I have been trying to load data from grid variable into Snowflake (Not Create/Replace but append rows to pre-existing snowflake table).

 

Below is the birds-eye view of what I am trying to achieve.

 

  • Load unstructured data from s3 bucket into Grid Variable using Python Component.

Why: I had .log file and couldnt find any other way than using Python Script to split data in columns, and then storing in grid variable

Status: Achieved

 

Code:

import boto3

import re

 

s3 = boto3.client('s3')

obj = s3.get_object(Bucket='mat-stage-dev', Key='data_science/Tabpy/Tabpy_logs/tabpy_log.log') 

 

result = []

i = 1

 

for line1 in obj['Body'].readlines():

  

  line = line1.decode('utf-8')

   

  matching_level = re.search('\[(.*?)\]',line)

  matching_file = re.search('\((.*)\.py\:(.*)\:(\d{3}|\d{2}|\d{4})\):',line)
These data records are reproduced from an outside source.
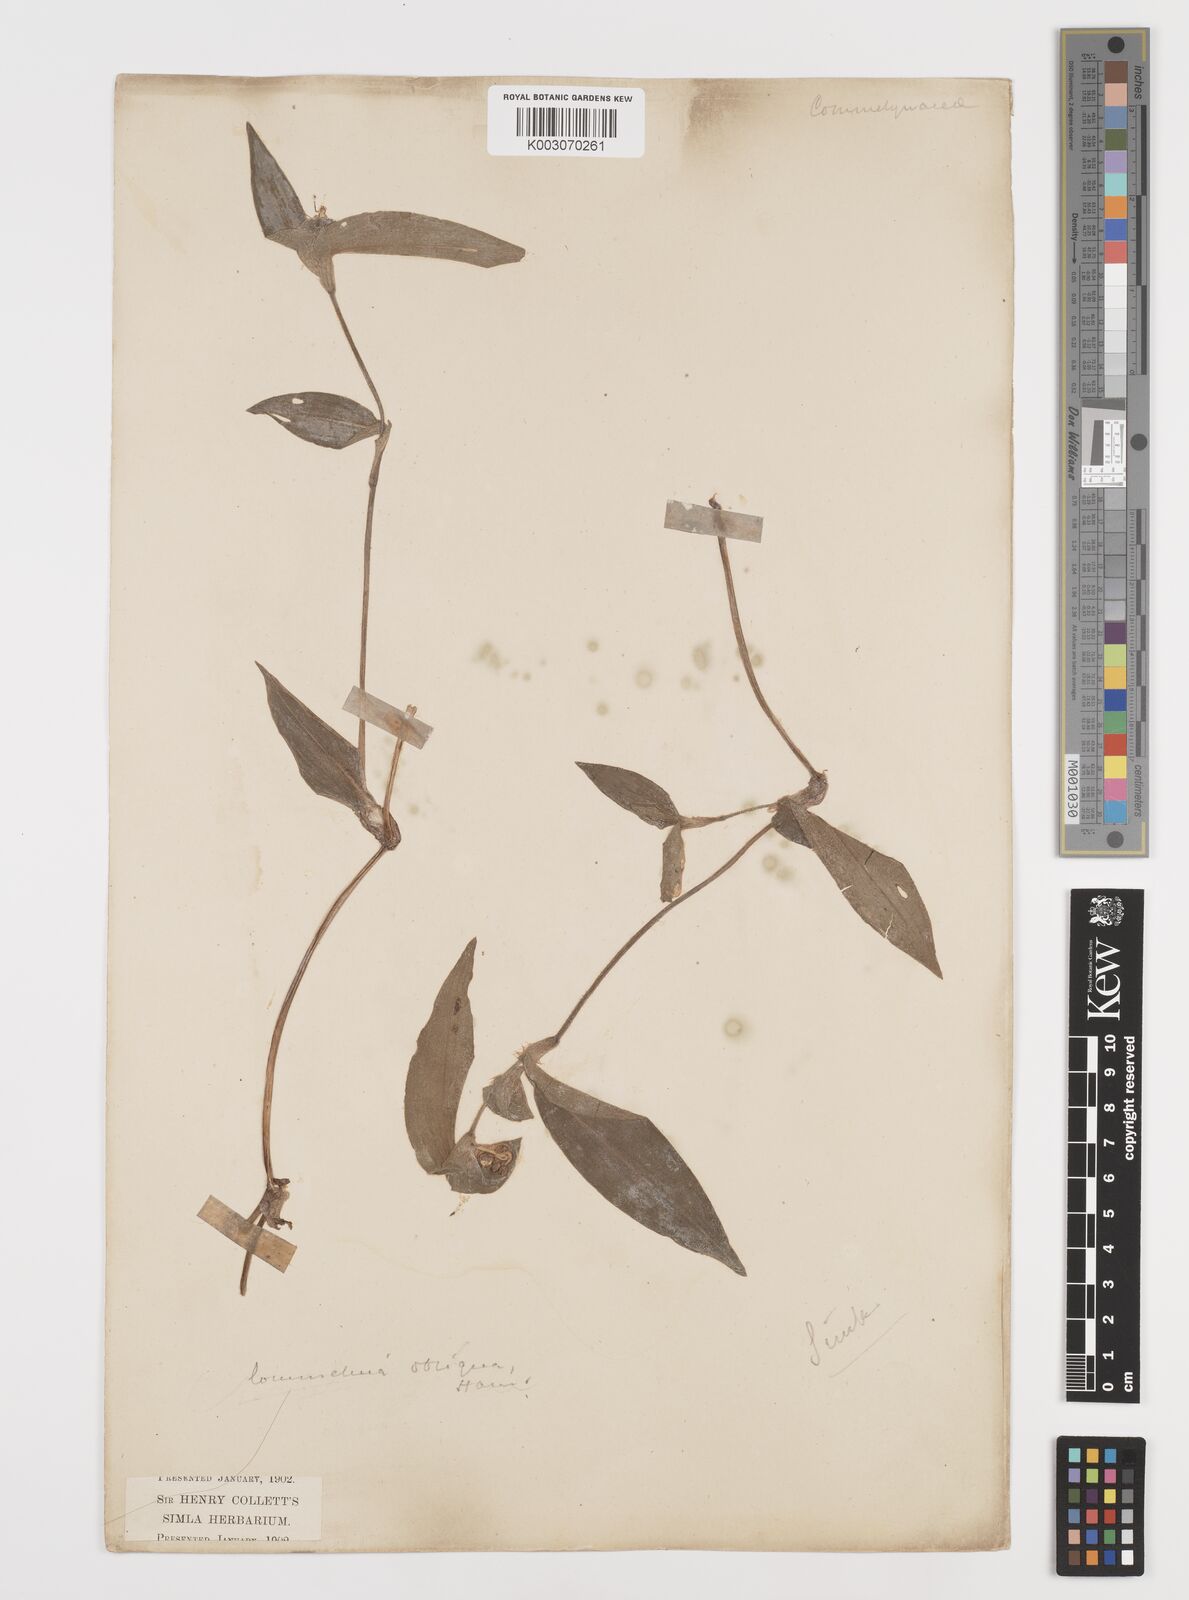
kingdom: Plantae
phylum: Tracheophyta
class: Liliopsida
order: Commelinales
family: Commelinaceae
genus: Commelina
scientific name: Commelina paludosa
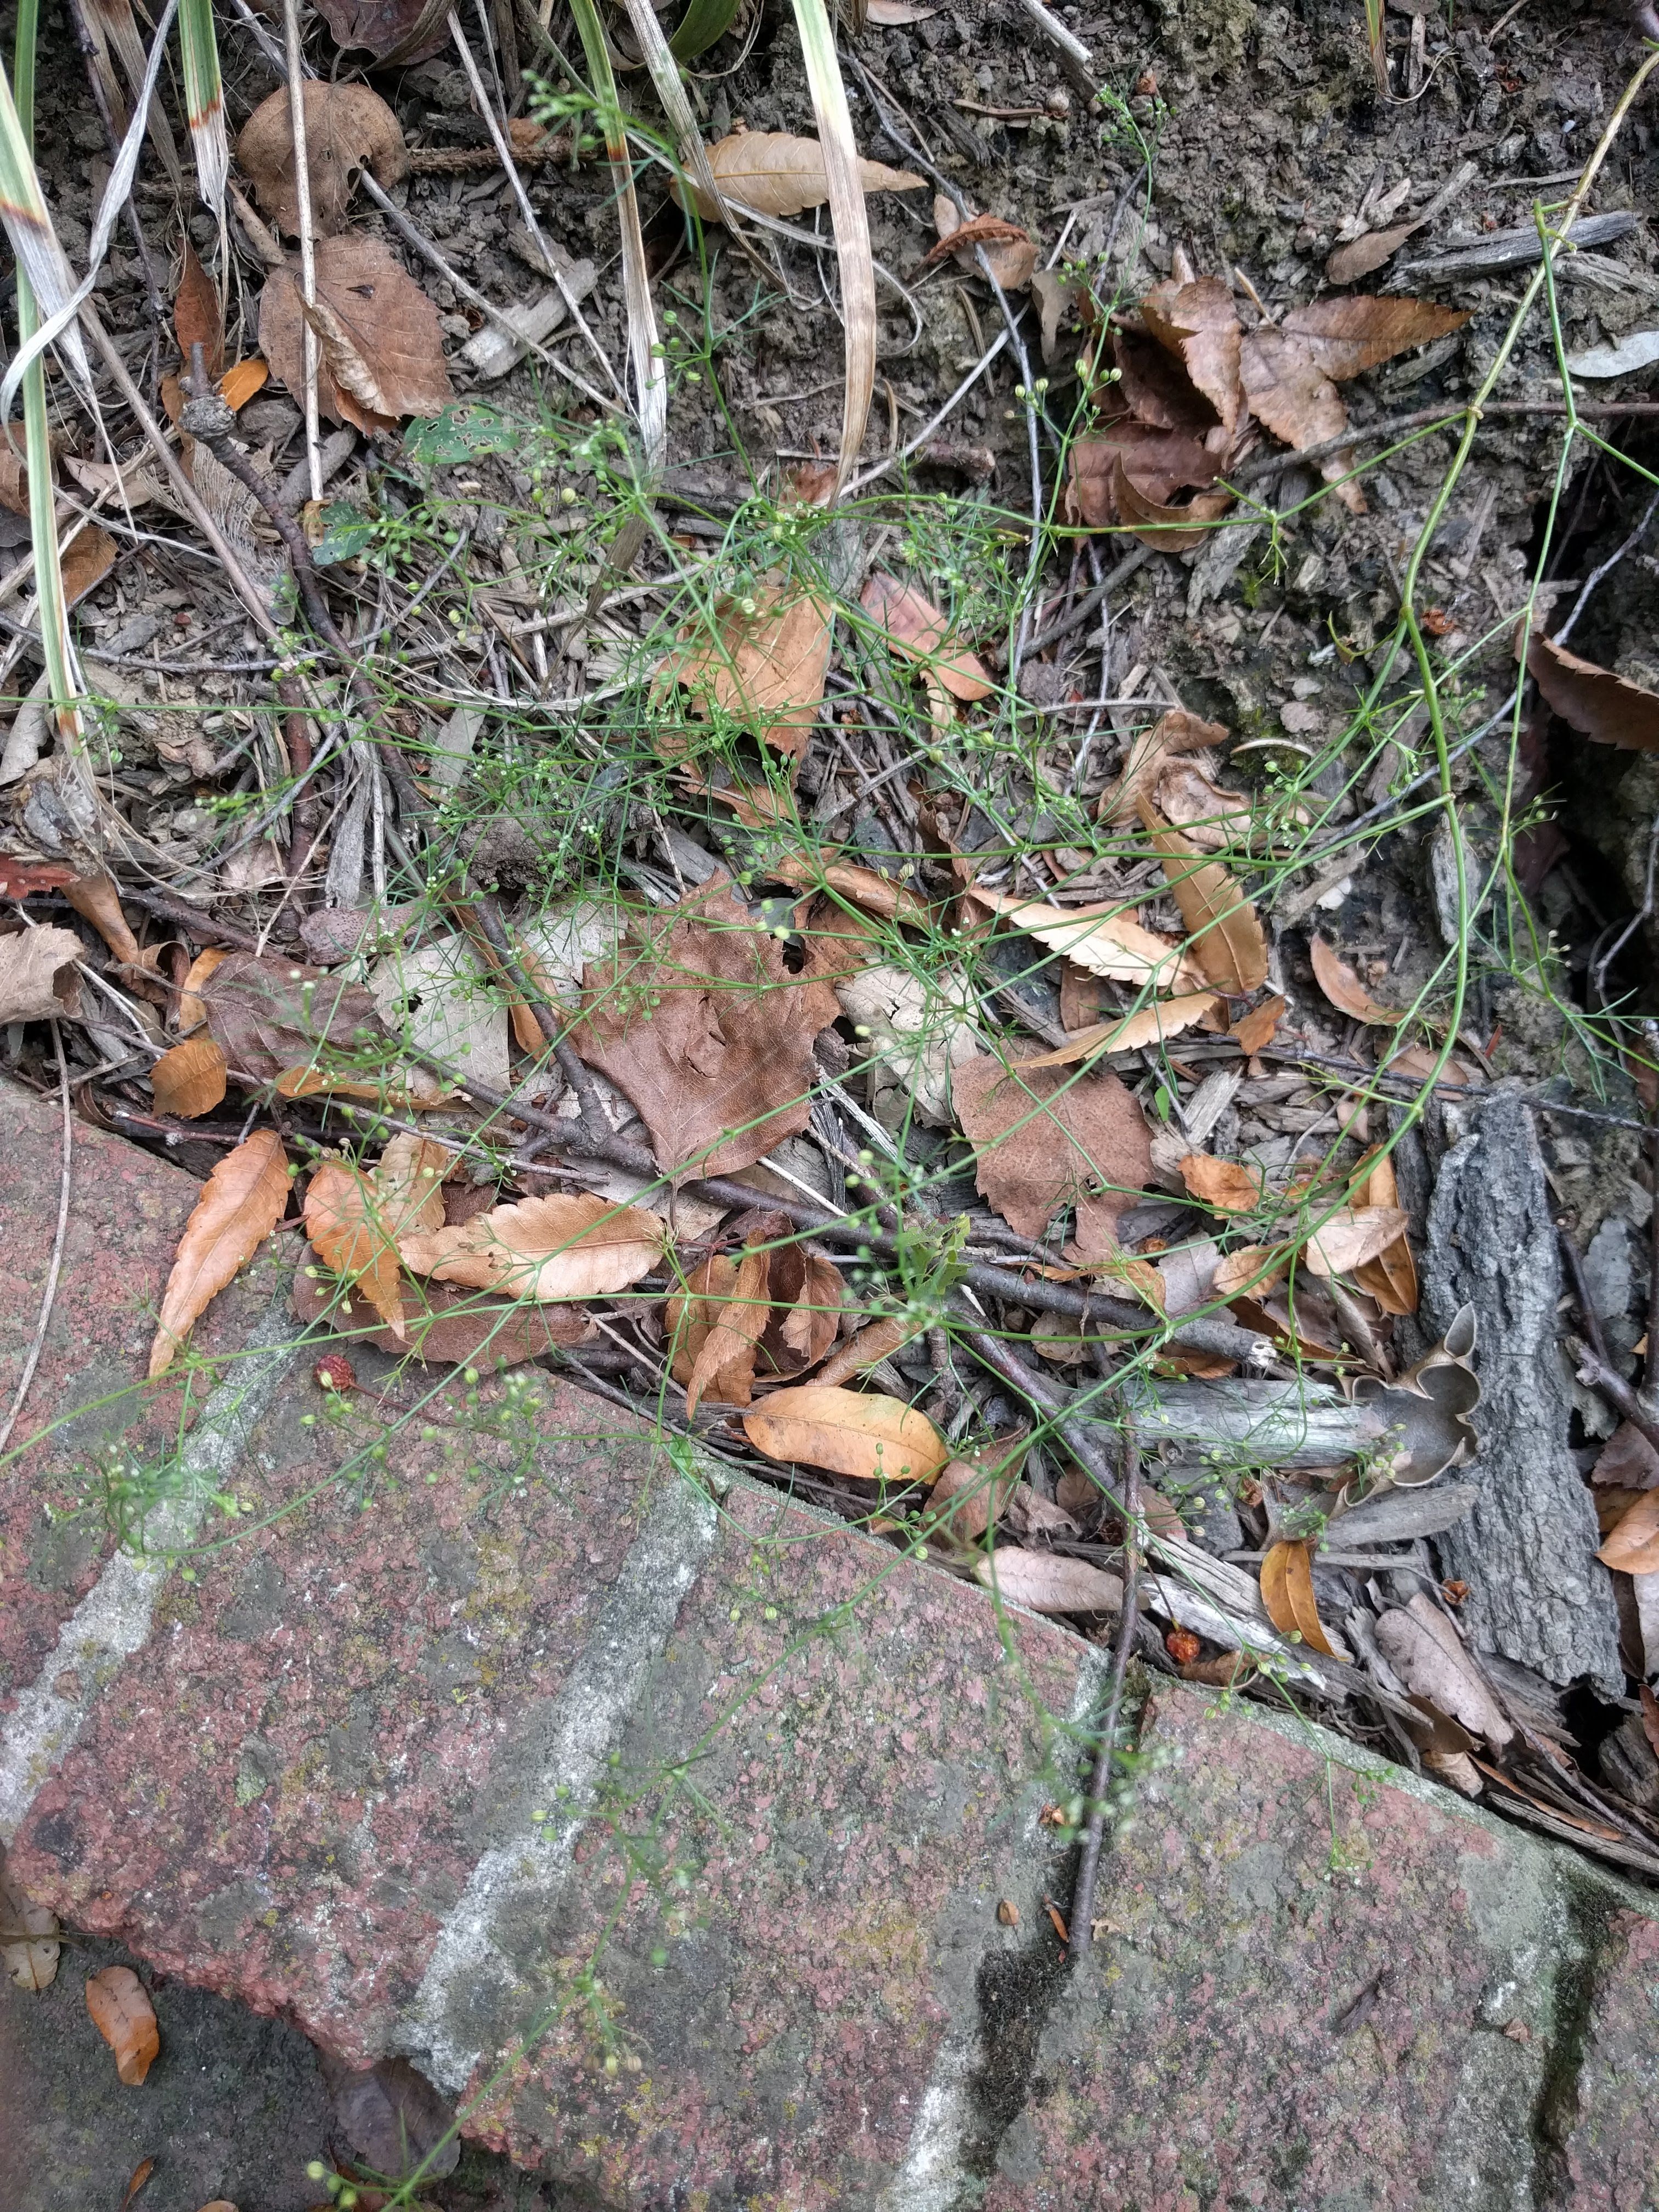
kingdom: Plantae
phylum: Tracheophyta
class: Magnoliopsida
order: Apiales
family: Apiaceae
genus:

  matching_message = re.split(r'\((.*)\.py\:(.*)\:(\d{3}|\d{2}|\d{4})\):', line)[-1]

  

  if None in (matching_level,matching_file,matching_message):

     pass   

  else:

     

     result.append([["date",line[0:10]],[ "time",line[11:19]],["levelname",matching_level.group()],["file",matching_file.group()],["message",matching_message]])

 

print(result)     

#Grid Variables are accessible via the context:

 

# Updating a grid variable:

context.updateGridVariable('log_table', result)

 

 

 

  • From Grid Variable load/append in Pre-exisitng Snowflake table

Status: Unable to find the right component to do that. I tried table output in transformation job but I dont know how to map it/ make it work.

 

 

 

 

 

Your approach looks quite complicated to me. And I think this "ETL" approach for processing data on the Matillion server is not the easiest with Matillion and Snowflake. You might also quickly run into performance issues if your log files are larger.

 

I'd go for a true ELT solution: Use Matillion to load the log file directly to Snowflake. Hint: The file can be loaded as CSV file with just one column. Splitting the data to columns and further String transformation can then happen in pure Snowflake SQL and there is no need to transfer the data back and forth.